気鬱(きうつ) とは、体内の「気(き)」の流れが滞って伸びやかに巡らなくなった状態を指します。
主に情志(感情)の抑圧やストレスなどによって肝気の疏泄作用が障害されることで起こり、胸のつかえ・ため息・抑うつ感・気分の不快など、心身の停滞感を特徴とします。
長期化すると、血瘀・痰結・火鬱などを併発しやすく、さまざまな慢性症状の根本要因となります。
原因
- 情志の失調: 怒り・憂い・心配・悲しみなどの感情を抑え込み、肝気の疏泄が滞る。

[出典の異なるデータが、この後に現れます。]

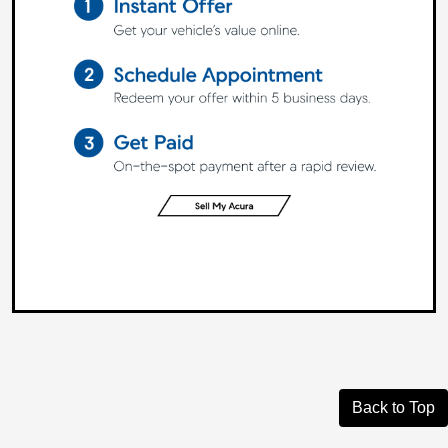
Back to Top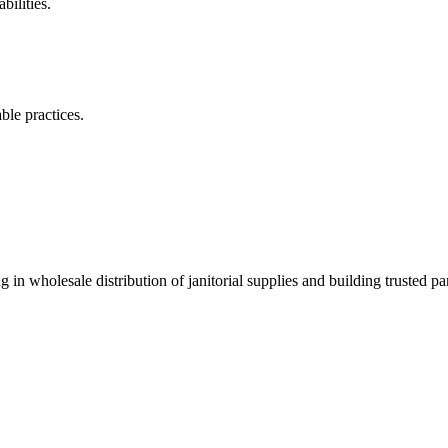
ilities.
ble practices.
 in wholesale distribution of janitorial supplies and building trusted par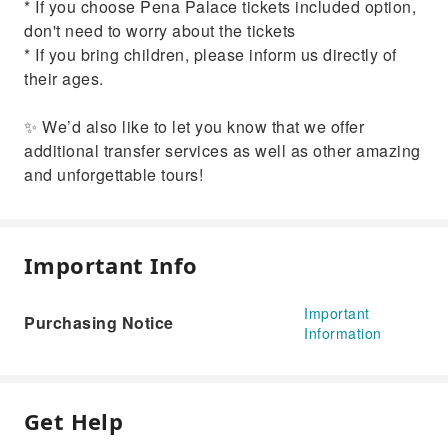
* If you choose Pena Palace tickets included option,
don't need to worry about the tickets
* If you bring children, please inform us directly of
their ages.
✨ We’d also like to let you know that we offer
additional transfer services as well as other amazing
and unforgettable tours!
Important Info
Important
Purchasing Notice
Information
Get Help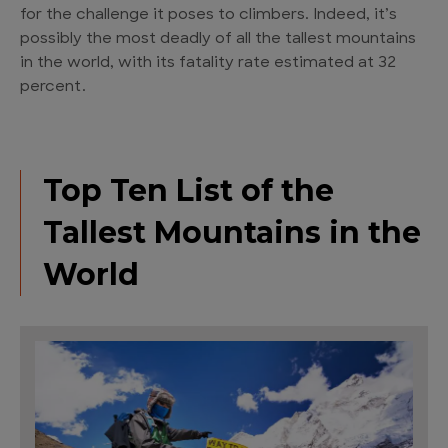
for the challenge it poses to climbers. Indeed, it’s
possibly the most deadly of all the tallest mountains
in the world, with its fatality rate estimated at 32
percent.
Top Ten List of the
Tallest Mountains in the
World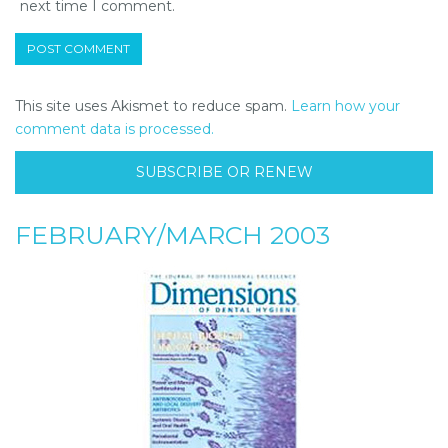
next time I comment.
This site uses Akismet to reduce spam.
Learn how your
comment data is processed.
SUBSCRIBE OR RENEW
FEBRUARY/MARCH 2003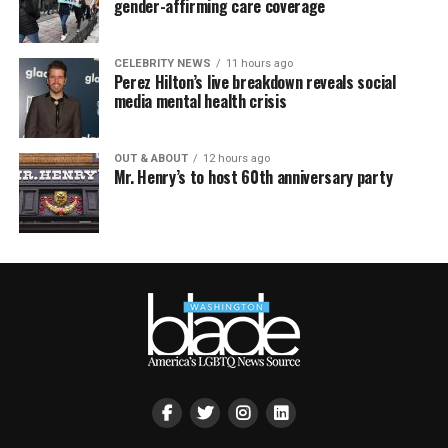
gender-affirming care coverage
CELEBRITY NEWS
11 hours ago
Perez Hilton’s live breakdown reveals social
media mental health crisis
OUT & ABOUT
12 hours ago
Mr. Henry’s to host 60th anniversary party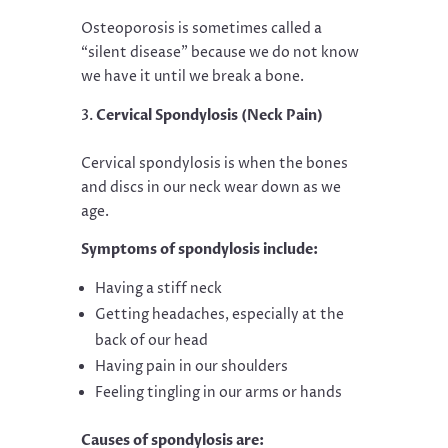
Osteoporosis is sometimes called a
“silent disease” because we do not know
we have it until we break a bone.
Cervical Spondylosis (Neck Pain)
Cervical spondylosis is when the bones
and discs in our neck wear down as we
age.
Symptoms of spondylosis include:
Having a stiff neck
Getting headaches, especially at the
back of our head
Having pain in our shoulders
Feeling tingling in our arms or hands
Causes of spondylosis are: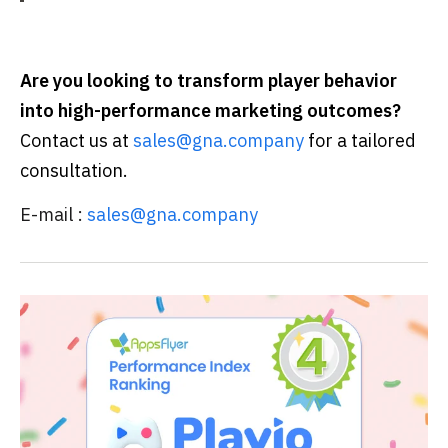
Are you looking to transform player behavior
into high-performance marketing outcomes?
Contact us at
sales@gna.company
for a tailored
consultation.
E-mail :
sales@gna.company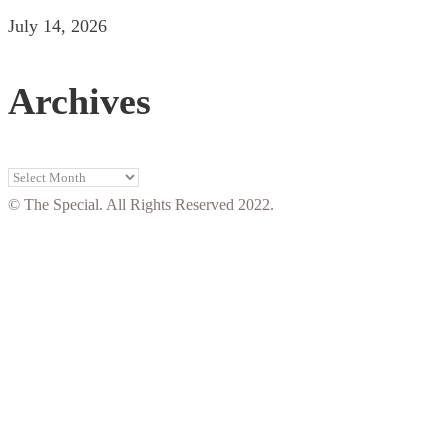
July 14, 2026
Archives
Archives
© The Special. All Rights Reserved 2022.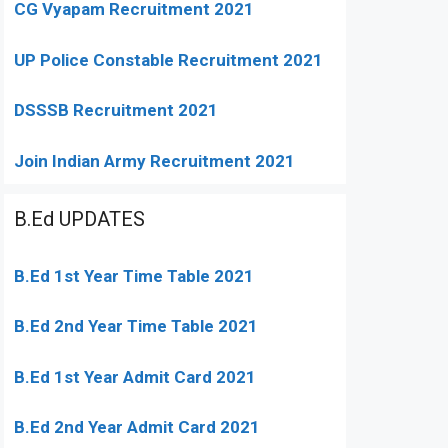
CG Vyapam Recruitment 2021
UP Police Constable Recruitment 2021
DSSSB Recruitment 2021
Join Indian Army Recruitment 2021
B.Ed UPDATES
B.Ed 1st Year Time Table 2021
B.Ed 2nd Year Time Table 2021
B.Ed 1st Year Admit Card 2021
B.Ed 2nd Year Admit Card 2021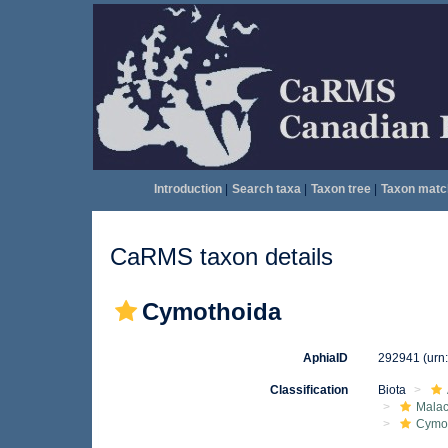
Introduction
|
Search taxa
|
Taxon tree
|
Taxon matc
CaRMS taxon details
Cymothoida
AphiaID
292941
(urn
Classification
Biota
Malac
Cymo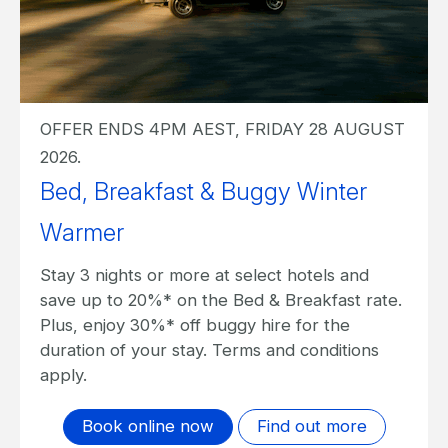
OFFER ENDS 4PM AEST, FRIDAY 28 AUGUST
2026.
Bed, Breakfast & Buggy Winter
Warmer
Stay 3 nights or more at select hotels and
save up to 20%* on the Bed & Breakfast rate.
Plus, enjoy 30%* off buggy hire for the
duration of your stay. Terms and conditions
apply.
Book online now
Find out more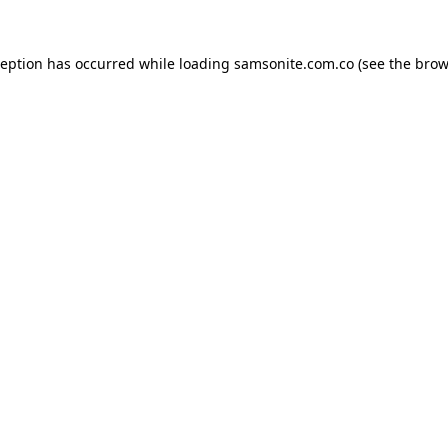
ception has occurred while loading
samsonite.com.co
(see the
brow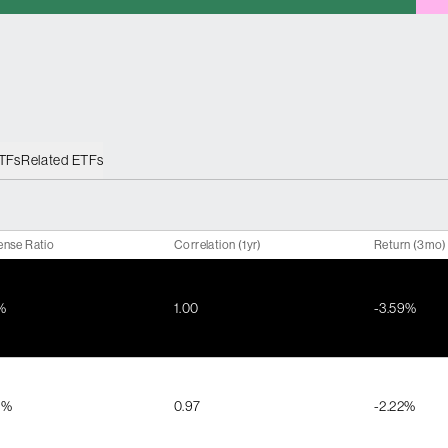
ETFs
Related ETFs
ense Ratio
Correlation (1yr)
Return (3mo)
%
1.00
-3.59%
1%
0.97
-2.22%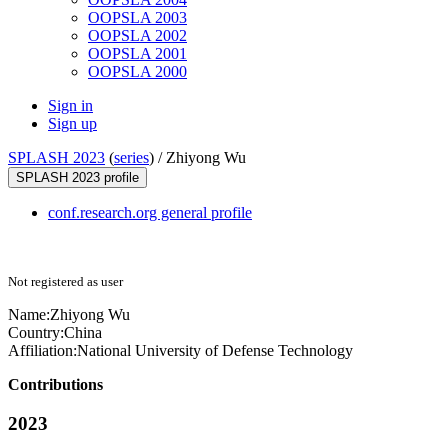
OOPSLA 2003
OOPSLA 2002
OOPSLA 2001
OOPSLA 2000
Sign in
Sign up
SPLASH 2023
(
series
) /
Zhiyong Wu
SPLASH 2023 profile
conf.research.org general profile
Not registered as user
Name:
Zhiyong Wu
Country:
China
Affiliation:
National University of Defense Technology
Contributions
2023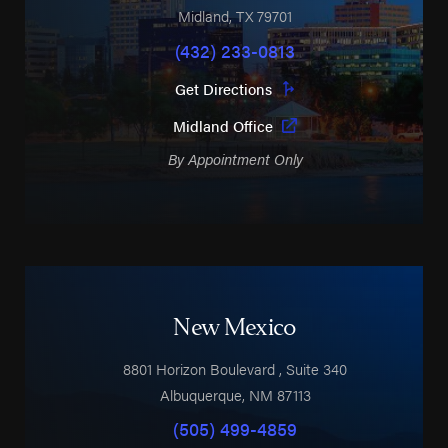
Midland
,
TX
79701
(432) 233-0813
Get Directions
Midland Office
By Appointment Only
New Mexico
8801 Horizon Boulevard
, Suite 340
Albuquerque
,
NM
87113
(505) 499-4859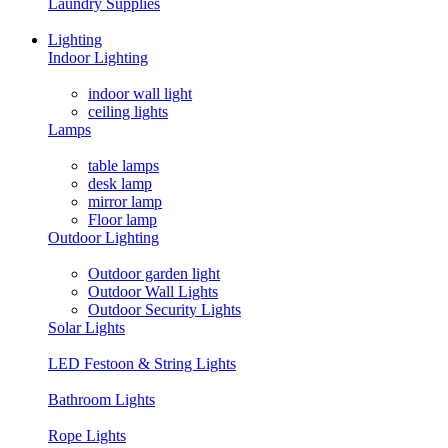
Laundry Supplies
Lighting
Indoor Lighting
indoor wall light
ceiling lights
Lamps
table lamps
desk lamp
mirror lamp
Floor lamp
Outdoor Lighting
Outdoor garden light
Outdoor Wall Lights
Outdoor Security Lights
Solar Lights
LED Festoon & String Lights
Bathroom Lights
Rope Lights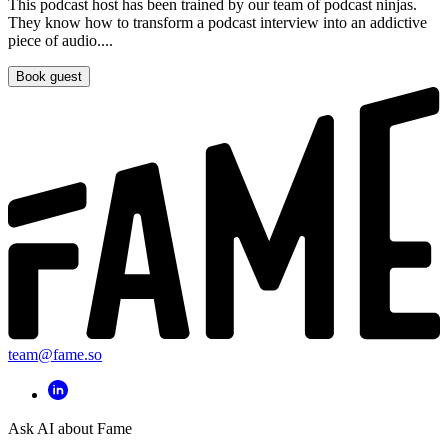
This podcast host has been trained by our team of podcast ninjas.
They know how to transform a podcast interview into an addictive
piece of audio....
Book guest
team@fame.so
Ask AI about Fame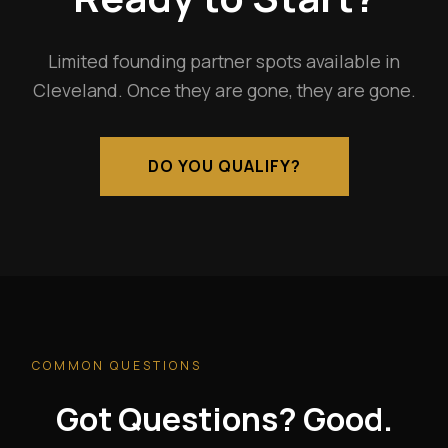
Limited founding partner spots available in
Cleveland. Once they are gone, they are gone.
DO YOU QUALIFY?
COMMON QUESTIONS
Got Questions? Good.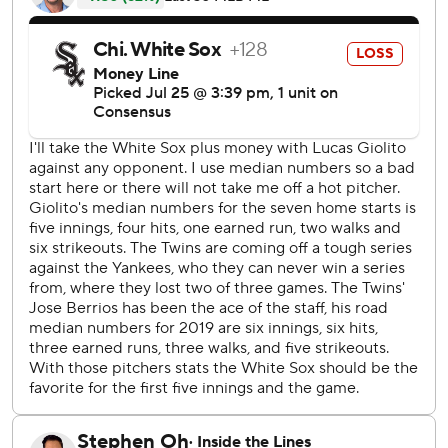
Lucas Giolito on different pitches - fastball, curveball and
changeup.
''It was some kind of night,'' said Twins manager Rocco
Baldelli, whose team was coming off a pair of high-scoring
losses to the New York Yankees at home.
Cruz hit a solo drive in the first, a two-run shot in the third
and another two-run homer in the fifth. The designated
hitter struck out swinging for the final out of the sixth then
flied out to right leading off the ninth.
''Just to get a hit, put good wood on it,'' Cruz said of his
thought process in the final two at-bats. ''I was myself, I
guess.''
It was the first three-homer game for the six-time All-Star,
who has 385 home runs in his career. He became the 10th
player in big league history with a three-homer game after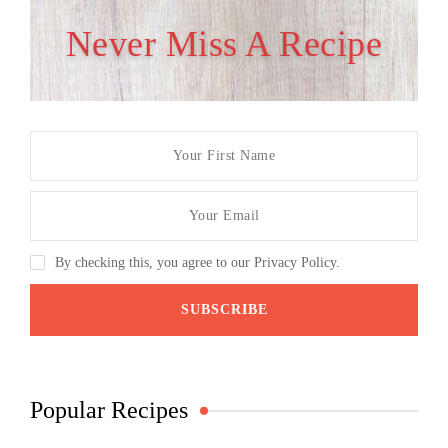
Never Miss A Recipe
By checking this, you agree to our Privacy Policy.
Popular Recipes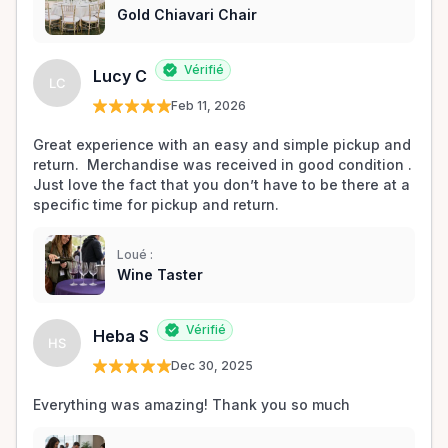
Gold Chiavari Chair
Vérifié
Lucy C
LC
Feb 11, 2026
Great experience with an easy and simple pickup and 
return.  Merchandise was received in good condition .  
Just love the fact that you don’t have to be there at a 
specific time for pickup and return.  
Loué :
Wine Taster
Vérifié
Heba S
HS
Dec 30, 2025
Everything was amazing! Thank you so much 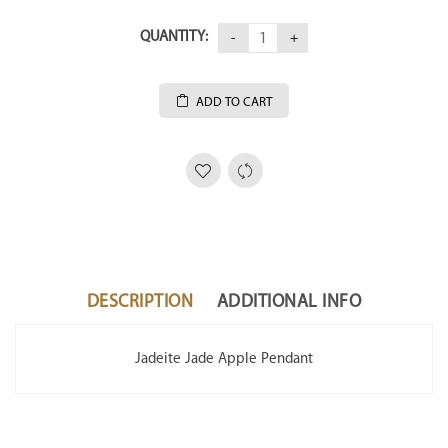
QUANTITY:
ADD TO CART
DESCRIPTION
ADDITIONAL INFO
Jadeite Jade Apple Pendant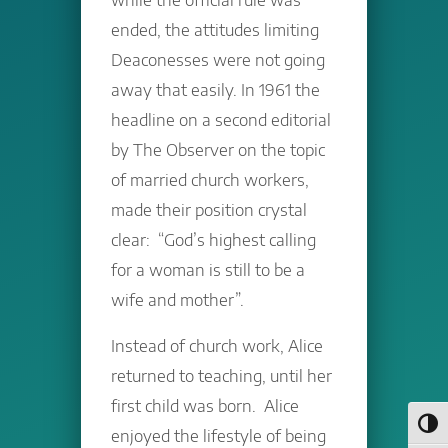
ended, the attitudes limiting
Deaconesses were not going
away that easily. In 1961 the
headline on a second editorial
by The Observer on the topic
of married church workers,
made their position crystal
clear: “God’s highest calling
for a woman is still to be a
wife and mother”.
Instead of church work, Alice
returned to teaching, until her
first child was born. Alice
Toggl
enjoyed the lifestyle of being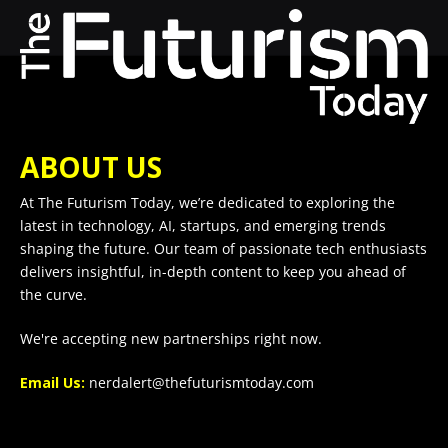
ABOUT US
At The Futurism Today, we’re dedicated to exploring the
latest in technology, AI, startups, and emerging trends
shaping the future. Our team of passionate tech enthusiasts
delivers insightful, in-depth content to keep you ahead of
the curve.
We're accepting new partnerships right now.
Email Us:
nerdalert@thefuturismtoday.com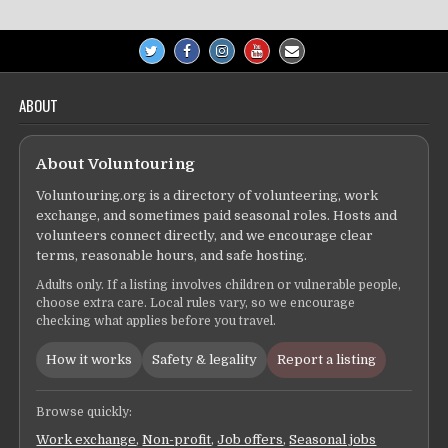
ABOUT
About Voluntouring
Voluntouring.org is a directory of volunteering, work
exchange, and sometimes paid seasonal roles. Hosts and
volunteers connect directly, and we encourage clear
terms, reasonable hours, and safe hosting.
Adults only. If a listing involves children or vulnerable people,
choose extra care. Local rules vary, so we encourage
checking what applies before you travel.
How it works
Safety & legality
Report a listing
Browse quickly:
Work exchange
,
Non-profit
,
Job offers
,
Seasonal jobs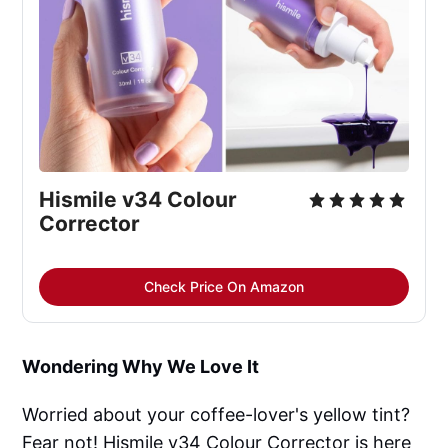
Hismile v34 Colour 
Corrector
Check Price On Amazon
Wondering Why We Love It
Worried about your coffee-lover's yellow tint?
Fear not! Hismile v34 Colour Corrector is here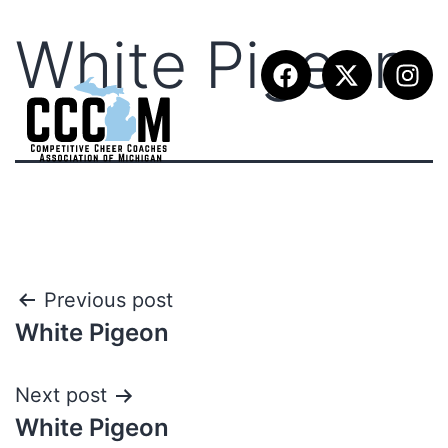
White Pigeon
Previous post
White Pigeon
Next post
White Pigeon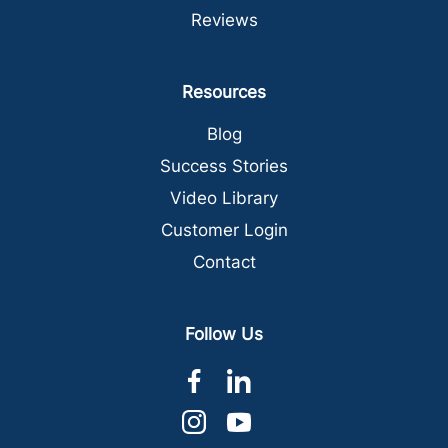
Reviews
Resources
Blog
Success Stories
Video Library
Customer Login
Contact
Follow Us
dashicons-
dashicons-
facebook-
linkedin
dashicons-
dashicons-
alt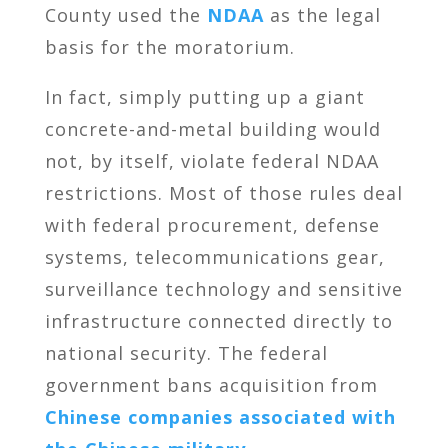
County used the
NDAA
as the legal
basis for the moratorium.
In fact, simply putting up a giant
concrete-and-metal building would
not, by itself, violate federal NDAA
restrictions. Most of those rules deal
with federal procurement, defense
systems, telecommunications gear,
surveillance technology and sensitive
infrastructure connected directly to
national security. The federal
government bans acquisition from
Chinese companies associated with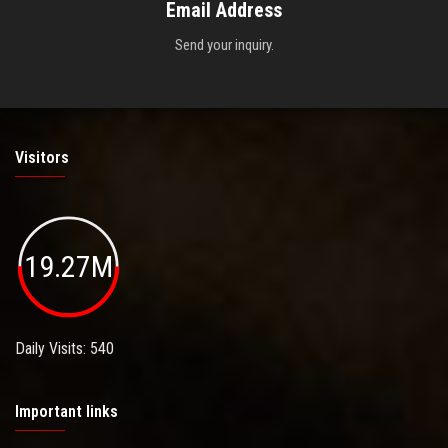
Email Address
Send your inquiry.
Visitors
19.27M
Daily Visits: 540
Important links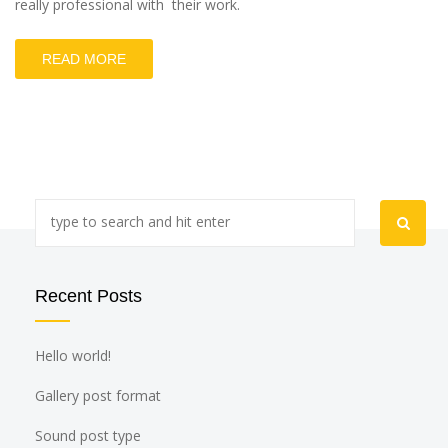
really professional with their work.
READ MORE
Recent Posts
Hello world!
Gallery post format
Sound post type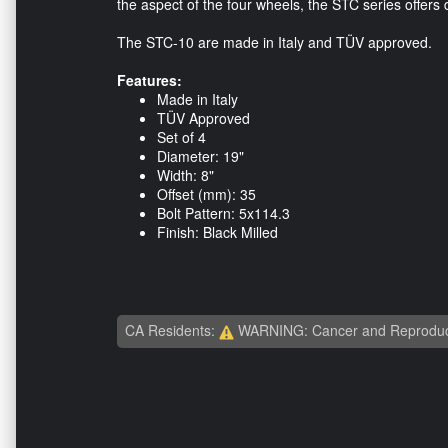
the aspect of the four wheels, the STC series offers d
The STC-10 are made in Italy and TÜV approved.
Features:
Made in Italy
TÜV Approved
Set of 4
Diameter: 19"
Width: 8"
Offset (mm): 35
Bolt Pattern: 5x114.3
Finish: Black Milled
CA Residents:
WARNING: Cancer and Reproduc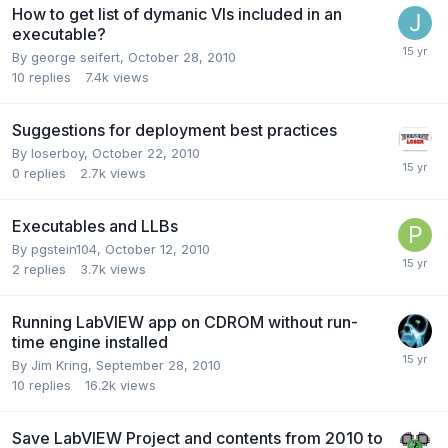
How to get list of dymanic VIs included in an
executable?
By
george seifert
,
October 28, 2010
10
replies
7.4k
views
Suggestions for deployment best practices
By
loserboy
,
October 22, 2010
0
replies
2.7k
views
Executables and LLBs
By
pgstein104
,
October 12, 2010
2
replies
3.7k
views
Running LabVIEW app on CDROM without run-
time engine installed
By
Jim Kring
,
September 28, 2010
10
replies
16.2k
views
Save LabVIEW Project and contents from 2010 to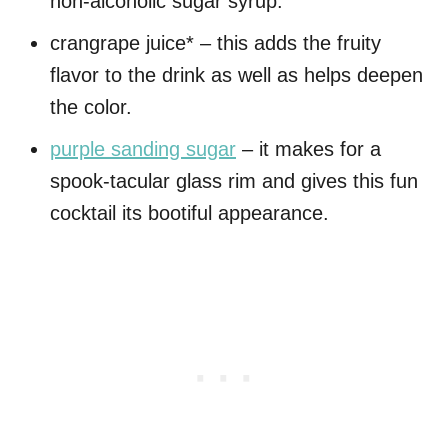
non-alcoholic sugar syrup.
crangrape juice* – this adds the fruity
flavor to the drink as well as helps deepen
the color.
purple sanding sugar
– it makes for a
spook-tacular glass rim and gives this fun
cocktail its bootiful appearance.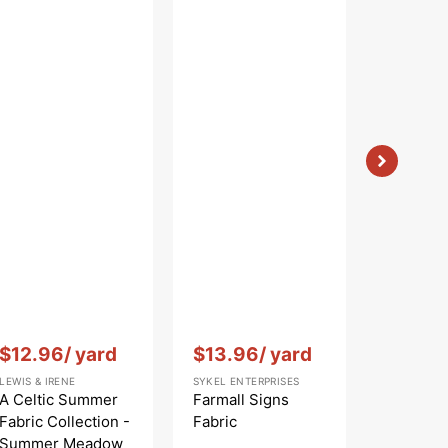
ather
Vendor:
:
Vendor:
:
Vendor:
:
$12.96
/ yard
$13.96
/ yard
$12.9
LEWIS & IRENE
SYKEL ENTERPRISES
LEWIS & IR
A Celtic Summer
Farmall Signs
A Celti
Fabric Collection -
Fabric
Fabric C
Summer Meadow
Highlan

- ストレス・精神的緊張: 長期のストレスが気の流れを阻害する。
- 過労・睡眠不足: 気を消耗して運行が弱まり、滞りやすくなる。
- 飲食の不摂生: 脾胃に停滞が生じ、気機の昇降が失調する。
- 久病・体虚: 慢性疾患によって気の運行力が弱まり、鬱滞を招く。
主な症状
- 胸や脇の張り・つかえ感
- ため息が多い、気分の落ち込み
- 咽喉の異物感(梅核気)
- 食欲不振、腹部膨満
- 月経不順・月経痛(女性)
- 抑うつ感・不安・いらいら
舌・脈の所見
- 舌: 舌質は淡またはやや紅、苔は薄白
- 脈: 弦または細弦
主な病機分類
- 肝気鬱結: 肝気の疏泄失調による気滞。胸脇満・ため息・情緒不安。
- 脾胃気滞: 気の運化障害による膨満・食欲不振。
- 気鬱化火: 長期の鬱滞で熱を生じ、口苦・いらいら・不眠を伴う。
- 気鬱血瘀: 気滞が血行を妨げ、固定痛や経血塊を伴う。
代表的な方剤
- 逍遥散(しょうようさん): 肝気鬱結による抑うつ・月経不順・倦怠に。
- 柴胡疏肝散(さいこそかんさん): 胸脇痛・いらいら・気分の張りに。
- 香附子湯(こうぶしとう): 気鬱による腹満・疼痛・月経不調に。
- 半夏厚朴湯(はんげこうぼくとう): 気鬱と痰滞による咽喉異物感に。
- 越鞠丸(えっきつがん): 気・血・痰・火・食の五鬱を総合的に解す。
養生の考え方
- 感情を抑えすぎず、適度に発散する
- 気分転換・軽い運動・深呼吸を心がける
- 睡眠と休息を十分にとる
- 脂っこい食事・刺激物を控え、脾胃を養う
- ハーブティー(菊花・陳皮・薄荷など)で気を巡らせる
まとめ
気鬱とは、気の流れが停滞して心身の働きが鈍り、抑うつ感・胸脇の張り・咽喉の異物感などを呈する病態です。
治法の基本は「疏肝理気」「解鬱和中」であり、感情の調整と気の流通を促す生活が大切です。